Comme dans tout autre pays, le système belge comporte des lacunes. Il revient presque à interdire aux membres des deux grandes communautés linguistiques l'usage de leur langue dans l'autre moitié du pays. C'est un système qu'on n'a pas voulu au Canada, car on a toujours privilégié la formule des droits personnels plutôt que celle des droits territoriaux.  L'avantage des droits territoriaux, c'est qu'ils sont extrêmement sécurisants pour un groupe minoritaire qui devient, dans ces conditions, majoritaire. Néanmoins, ils ont pour effet d'exclure toute minorité sur un territoire reconnu comme appartenant à un groupe linguistique donné.

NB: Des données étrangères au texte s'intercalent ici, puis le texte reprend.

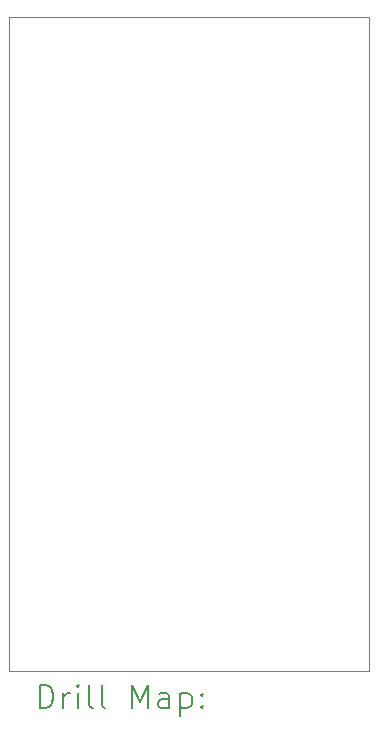
<source format=gbr>
%TF.GenerationSoftware,KiCad,Pcbnew,9.0.2*%
%TF.CreationDate,2025-08-01T14:32:07+08:00*%
%TF.ProjectId,STM32WB5MMG_Breakout_Board,53544d33-3257-4423-954d-4d475f427265,rev?*%
%TF.SameCoordinates,Original*%
%TF.FileFunction,Drillmap*%
%TF.FilePolarity,Positive*%
%FSLAX45Y45*%
G04 Gerber Fmt 4.5, Leading zero omitted, Abs format (unit mm)*
G04 Created by KiCad (PCBNEW 9.0.2) date 2025-08-01 14:32:07*
%MOMM*%
%LPD*%
G01*
G04 APERTURE LIST*
%ADD10C,0.038100*%
%ADD11C,0.200000*%
G04 APERTURE END LIST*
D10*
X13900000Y-7310000D02*
X13720000Y-7310000D01*
X13770000Y-12850000D02*
X16770000Y-12850000D01*
X13720000Y-7310000D02*
X13720000Y-7780000D01*
X13770000Y-12850000D02*
X13720000Y-12850000D01*
X13900000Y-7310000D02*
X16770000Y-7310000D01*
X16770000Y-12850000D02*
X16770000Y-7370000D01*
X13720000Y-7780000D02*
X13720000Y-12850000D01*
X16770000Y-7310000D02*
X16770000Y-7370000D01*
D11*
X13978872Y-13163389D02*
X13978872Y-12963389D01*
X13978872Y-12963389D02*
X14026491Y-12963389D01*
X14026491Y-12963389D02*
X14055062Y-12972913D01*
X14055062Y-12972913D02*
X14074110Y-12991960D01*
X14074110Y-12991960D02*
X14083634Y-13011008D01*
X14083634Y-13011008D02*
X14093157Y-13049103D01*
X14093157Y-13049103D02*
X14093157Y-13077674D01*
X14093157Y-13077674D02*
X14083634Y-13115770D01*
X14083634Y-13115770D02*
X14074110Y-13134817D01*
X14074110Y-13134817D02*
X14055062Y-13153865D01*
X14055062Y-13153865D02*
X14026491Y-13163389D01*
X14026491Y-13163389D02*
X13978872Y-13163389D01*
X14178872Y-13163389D02*
X14178872Y-13030055D01*
X14178872Y-13068151D02*
X14188396Y-13049103D01*
X14188396Y-13049103D02*
X14197919Y-13039579D01*
X14197919Y-13039579D02*
X14216967Y-13030055D01*
X14216967Y-13030055D02*
X14236015Y-13030055D01*
X14302681Y-13163389D02*
X14302681Y-13030055D01*
X14302681Y-12963389D02*
X14293157Y-12972913D01*
X14293157Y-12972913D02*
X14302681Y-12982436D01*
X14302681Y-12982436D02*
X14312205Y-12972913D01*
X14312205Y-12972913D02*
X14302681Y-12963389D01*
X14302681Y-12963389D02*
X14302681Y-12982436D01*
X14426491Y-13163389D02*
X14407443Y-13153865D01*
X14407443Y-13153865D02*
X14397919Y-13134817D01*
X14397919Y-13134817D02*
X14397919Y-12963389D01*
X14531253Y-13163389D02*
X14512205Y-13153865D01*
X14512205Y-13153865D02*
X14502681Y-13134817D01*
X14502681Y-13134817D02*
X14502681Y-12963389D01*
X14759824Y-13163389D02*
X14759824Y-12963389D01*
X14759824Y-12963389D02*
X14826491Y-13106246D01*
X14826491Y-13106246D02*
X14893157Y-12963389D01*
X14893157Y-12963389D02*
X14893157Y-13163389D01*
X15074110Y-13163389D02*
X15074110Y-13058627D01*
X15074110Y-13058627D02*
X15064586Y-13039579D01*
X15064586Y-13039579D02*
X15045538Y-13030055D01*
X15045538Y-13030055D02*
X15007443Y-13030055D01*
X15007443Y-13030055D02*
X14988396Y-13039579D01*
X15074110Y-13153865D02*
X15055062Y-13163389D01*
X15055062Y-13163389D02*
X15007443Y-13163389D01*
X15007443Y-13163389D02*
X14988396Y-13153865D01*
X14988396Y-13153865D02*
X14978872Y-13134817D01*
X14978872Y-13134817D02*
X14978872Y-13115770D01*
X14978872Y-13115770D02*
X14988396Y-13096722D01*
X14988396Y-13096722D02*
X15007443Y-13087198D01*
X15007443Y-13087198D02*
X15055062Y-13087198D01*
X15055062Y-13087198D02*
X15074110Y-13077674D01*
X15169348Y-13030055D02*
X15169348Y-13230055D01*
X15169348Y-13039579D02*
X15188396Y-13030055D01*
X15188396Y-13030055D02*
X15226491Y-13030055D01*
X15226491Y-13030055D02*
X15245538Y-13039579D01*
X15245538Y-13039579D02*
X15255062Y-13049103D01*
X15255062Y-13049103D02*
X15264586Y-13068151D01*
X15264586Y-13068151D02*
X15264586Y-13125293D01*
X15264586Y-13125293D02*
X15255062Y-13144341D01*
X15255062Y-13144341D02*
X15245538Y-13153865D01*
X15245538Y-13153865D02*
X15226491Y-13163389D01*
X15226491Y-13163389D02*
X15188396Y-13163389D01*
X15188396Y-13163389D02*
X15169348Y-13153865D01*
X15350300Y-13144341D02*
X15359824Y-13153865D01*
X15359824Y-13153865D02*
X15350300Y-13163389D01*
X15350300Y-13163389D02*
X15340777Y-13153865D01*
X15340777Y-13153865D02*
X15350300Y-13144341D01*
X15350300Y-13144341D02*
X15350300Y-13163389D01*
X15350300Y-13039579D02*
X15359824Y-13049103D01*
X15359824Y-13049103D02*
X15350300Y-13058627D01*
X15350300Y-13058627D02*
X15340777Y-13049103D01*
X15340777Y-13049103D02*
X15350300Y-13039579D01*
X15350300Y-13039579D02*
X15350300Y-13058627D01*
M02*

</source>
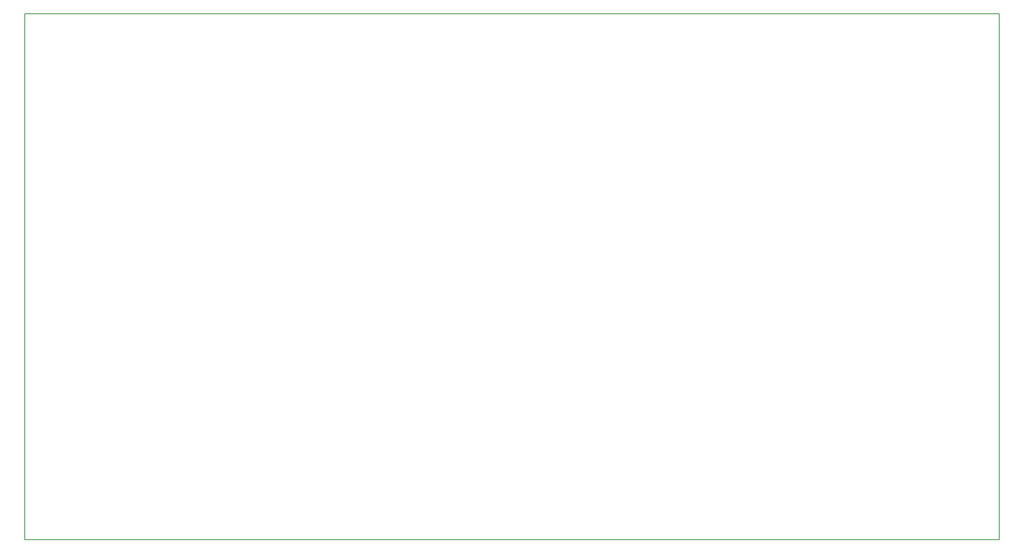
<source format=gbr>
%TF.GenerationSoftware,KiCad,Pcbnew,(5.0.1)-3*%
%TF.CreationDate,2020-01-29T23:09:21+00:00*%
%TF.ProjectId,SSv2 Main Board,53537632204D61696E20426F6172642E,rev?*%
%TF.SameCoordinates,Original*%
%TF.FileFunction,Profile,NP*%
%FSLAX46Y46*%
G04 Gerber Fmt 4.6, Leading zero omitted, Abs format (unit mm)*
G04 Created by KiCad (PCBNEW (5.0.1)-3) date 29/01/2020 23:09:21*
%MOMM*%
%LPD*%
G01*
G04 APERTURE LIST*
%ADD10C,0.150000*%
G04 APERTURE END LIST*
D10*
X247650000Y-17526000D02*
X44196000Y-17526000D01*
X247650000Y-127508000D02*
X247650000Y-17526000D01*
X44196000Y-127508000D02*
X247650000Y-127508000D01*
X44196000Y-17526000D02*
X44196000Y-127508000D01*
M02*

</source>
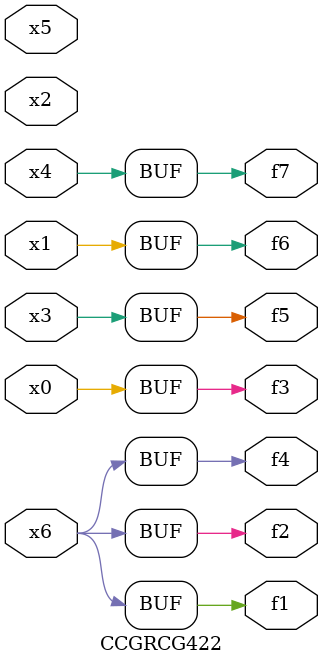
<source format=v>
module CCGRCG422(
	input x0, x1, x2, x3, x4, x5, x6,
	output f1, f2, f3, f4, f5, f6, f7
);
	assign f1 = x6;
	assign f2 = x6;
	assign f3 = x0;
	assign f4 = x6;
	assign f5 = x3;
	assign f6 = x1;
	assign f7 = x4;
endmodule

</source>
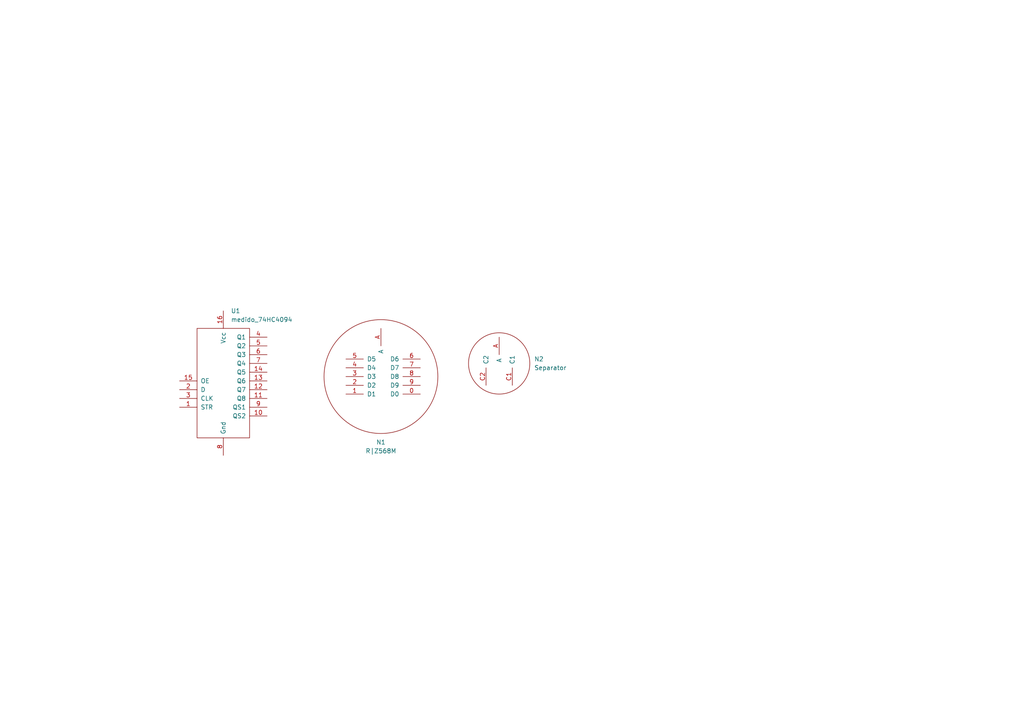
<source format=kicad_sch>
(kicad_sch (version 20230121) (generator eeschema)

  (uuid 6333bf1f-66d8-423f-9f74-9f36b221d128)

  (paper "A4")

  


  (symbol (lib_id "NixieClockV1-cache:medido_74HC4094") (at 64.77 109.22 0) (unit 1)
    (in_bom yes) (on_board yes) (dnp no) (fields_autoplaced)
    (uuid 216b25d5-710a-418c-b034-efab43351e5c)
    (property "Reference" "U1" (at 66.9641 90.17 0)
      (effects (font (size 1.27 1.27)) (justify left))
    )
    (property "Value" "medido_74HC4094" (at 66.9641 92.71 0)
      (effects (font (size 1.27 1.27)) (justify left))
    )
    (property "Footprint" "" (at 68.58 109.22 0)
      (effects (font (size 1.27 1.27)) hide)
    )
    (property "Datasheet" "" (at 68.58 109.22 0)
      (effects (font (size 1.27 1.27)) hide)
    )
    (pin "16" (uuid a36b7678-236a-4f4f-9b84-b24839584e34))
    (pin "5" (uuid 50a318c0-ff75-4243-9690-8baabadc1a80))
    (pin "3" (uuid c020a9ec-fee2-4ac2-9b1d-21646259da96))
    (pin "12" (uuid ede698f4-2295-4bf7-9b41-50e09658516b))
    (pin "13" (uuid 3565e3f0-f408-4385-aef7-cbfdcdb697be))
    (pin "14" (uuid 805bebf5-4897-4ebf-980d-4809ae9943d1))
    (pin "1" (uuid 730c57d4-b05d-4816-93e9-7f95041abe51))
    (pin "10" (uuid 66740d2b-f0cc-4056-b440-c6e7de9ea13f))
    (pin "11" (uuid 949826ac-5931-4910-86f7-d02fd8c240d0))
    (pin "15" (uuid b9adb553-8ec9-494c-b2e1-dd67d2d1742d))
    (pin "4" (uuid 9c33d45f-b8a3-4a37-a90d-6da4acd4427b))
    (pin "8" (uuid 4c8eca31-008e-4d83-a29b-e8e6c680c739))
    (pin "9" (uuid 15e841a0-ffbf-46fc-8cef-227a048de397))
    (pin "7" (uuid 8cc11a66-f8cf-436c-82db-cc86adab69b7))
    (pin "2" (uuid 81b87dd9-9e58-498f-be4c-742a591bc52c))
    (pin "6" (uuid 14db483c-2fbc-4bb1-92fb-260285f89b33))
    (instances
      (project "RussellTest"
        (path "/6333bf1f-66d8-423f-9f74-9f36b221d128"
          (reference "U1") (unit 1)
        )
      )
    )
  )

  (symbol (lib_id "medido:Separator") (at 144.78 105.41 0) (unit 1)
    (in_bom yes) (on_board yes) (dnp no) (fields_autoplaced)
    (uuid 48888437-46ee-4f18-abd4-06deefa4ac72)
    (property "Reference" "N2" (at 154.94 104.14 0)
      (effects (font (size 1.27 1.27)) (justify left))
    )
    (property "Value" "Separator" (at 154.94 106.68 0)
      (effects (font (size 1.27 1.27)) (justify left))
    )
    (property "Footprint" "" (at 144.78 105.41 0)
      (effects (font (size 1.27 1.27)) hide)
    )
    (property "Datasheet" "" (at 144.78 105.41 0)
      (effects (font (size 1.27 1.27)) hide)
    )
    (pin "A" (uuid b05c6fea-8070-4f04-a4cc-0dadc57b94a8))
    (pin "C2" (uuid 15a8ab5e-1bc0-411a-8432-8f2c8c814f9d))
    (pin "C1" (uuid b00dca81-295c-4803-b942-d38ae3ce978a))
    (instances
      (project "RussellTest"
        (path "/6333bf1f-66d8-423f-9f74-9f36b221d128"
          (reference "N2") (unit 1)
        )
      )
    )
  )

  (symbol (lib_id "medido:R|Z568M") (at 110.49 109.22 0) (unit 1)
    (in_bom yes) (on_board yes) (dnp no) (fields_autoplaced)
    (uuid 7408a57d-93e2-478c-9c92-6818c0187d88)
    (property "Reference" "N1" (at 110.49 128.27 0)
      (effects (font (size 1.27 1.27)))
    )
    (property "Value" "R|Z568M" (at 110.49 130.81 0)
      (effects (font (size 1.27 1.27)))
    )
    (property "Footprint" "" (at 110.49 106.68 0)
      (effects (font (size 1.27 1.27)) hide)
    )
    (property "Datasheet" "" (at 110.49 106.68 0)
      (effects (font (size 1.27 1.27)) hide)
    )
    (pin "9" (uuid a980436f-f009-4903-9721-d8254cd857da))
    (pin "5" (uuid 65427c33-2d23-45c4-ab63-e7c980b8e755))
    (pin "4" (uuid 5f975519-1159-4dc1-b2a4-a556af985916))
    (pin "0" (uuid d7e1b1d4-1d93-4eb8-8cb4-7ff18ac7fb69))
    (pin "2" (uuid 8db887a0-126c-43b6-801f-1c50791e5deb))
    (pin "8" (uuid 9d1f51a9-328c-4d6c-ba2e-f001dc6ded46))
    (pin "1" (uuid 645c5b9b-1ac6-42dd-abe5-ed73da3fda6f))
    (pin "6" (uuid 41abd5bc-c43a-4a6c-b65a-9624c7f249c9))
    (pin "3" (uuid 3879bb6b-edbd-4167-8ac7-7345217e81d8))
    (pin "A" (uuid c5278ce8-65c2-43e7-aa33-96b0c727830e))
    (pin "7" (uuid eb052a1d-f46c-4016-9d05-37fbeccc2136))
    (instances
      (project "RussellTest"
        (path "/6333bf1f-66d8-423f-9f74-9f36b221d128"
          (reference "N1") (unit 1)
        )
      )
    )
  )

  (sheet_instances
    (path "/" (page "1"))
  )
)

</source>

Si la séparation territoriale des langues garantit une « paix linguistique » dans un territoire particulier, elle entraîne forcément l'assimilation pour les individus qui ne parlent pas la même langue.

Malgré les imperfections du modèle belge, notamment dans ce qu'on appelle les « communes à facilités » (les communes où l'on permet certains services municipaux dans l'autre langue) et la région bilingue de Bruxelles-Capitale, l'établissement des trois Communautés et des trois Régions constitue une réussite du genre. Les institutions instaurées par les réformes constitutionnelles successives accordent une réelle autonomie de décision dont bénéficient les principaux groupes linguistiques de ce pays. Il s'agit de communautés linguistiques souveraines dont on trouve peu d'exemples dans le monde. Les gouvernements communautaires demeurent seuls compétents dans les matières linguistiques et culturelles, l'État central ayant renoncé à exercer toute intervention que ce soit dans ces matières. Peu de groupes linguistiques bénéficient de telles prérogatives dans un pays.

Il n'en demeure pas moins que la « paix linguistique » est fragile en Belgique, notamment à Bruxelles où se côtoient francophones majoritaires et néerlandophones minoritaires. Par comparaison, les problèmes linguistiques canadiens semblent bien mineurs.